The assumptions that we make is that Theta has a prior distribution with a certain mean and a certain variance.

And the noise terms are zero mean– but they have some variance.

And the additional assumption that we make is that all of these random variables are independent of each other.

So the noise terms are independent between themselves– and also, the noise terms are independent of Theta.

This is the usual assumption– but actually– in the linear estimation problem, we do not need to make an independence assumption.

It’s enough for our purposes to just assume that they are uncorrelated.

So we will assume that the correlation coefficient between any two of these random variables is equal to zero.

Now we can write down the form of the mean squared estimation error criterion that we have– and try to find good choices for the coefficients to be attached to each one of the observations.

However– we’re going to find the solution to this problem using a shortcut that’s going to bypass all kinds of computations.

Trick.

Here’s the trick.

Let us suppose– in addition– that these random variable were not just uncorrelated, but independent.

And that they happen to be normal random variables.

This is a problem that we did study before– and we did find the maximum a posteriori probability estimate of Theta.

Because the posterior was normal, and we found that this was also the conditional expectation estimator of Theta.

Formula.

And we did find a formula for it– which took this form.

This was the form of the optimal estimate of Theta.

If you obtain values for the different observations– little xi.

On the other hand– if you want to translate this into random variable notation– then notice that this is going to be a random variable, this is our estimator.

it’s a conditional expectation of Theta given X– and it’s random because it depends on the values of the data that we see– which are themselves random variables.

On the other hand– this x0– is actually the prior mean of Theta.

So this is a constant– it’s not random, and that’s why we keep it with a lowercase notation.

Now– what is interesting about this form?

It is a linear function of the observations.

And as we have discussed earlier– if it turns out that the conditional expectation is linear in the observations, then this is also the best possible linear estimator.

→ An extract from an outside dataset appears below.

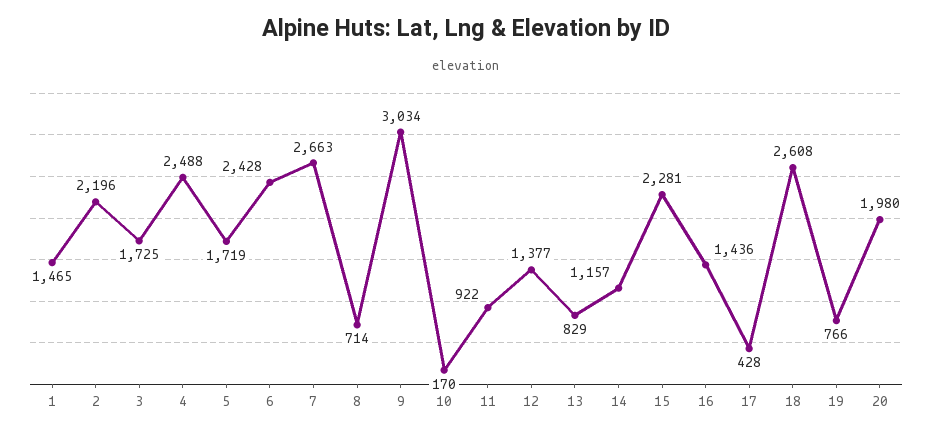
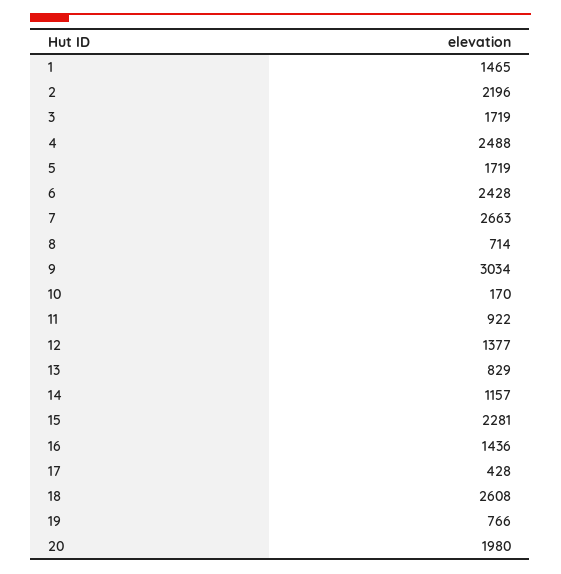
3: 1725 -> 1719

So for the special case– where our random variables are independent and normal– we have a formula for the best linear estimator.

Now what if they are not normal?

Optimal Solution.

Suppose that they’re not normal.

But that they have the same means and variances as here– as in the normal example.

Since these means and variances are the same– and since these random variables are uncorrelated– it follows that also all kinds of covariances between the random variable is involved here– are going to be the same as for the normal example.

Now, the optimal solution to the linear estimation problem– as we discussed earlier– only cares about the means, variances, and covariances of the random variables involved.

The details of the distribution do not matter.

So whether we have normal distributions– or non-normal distributions– as long as we’re making enough assumptions that fix all the means, variances, and covariances of interest– we should be getting exactly the same solution.

Therefore– this solution remains valid for the case of general random variables, as well.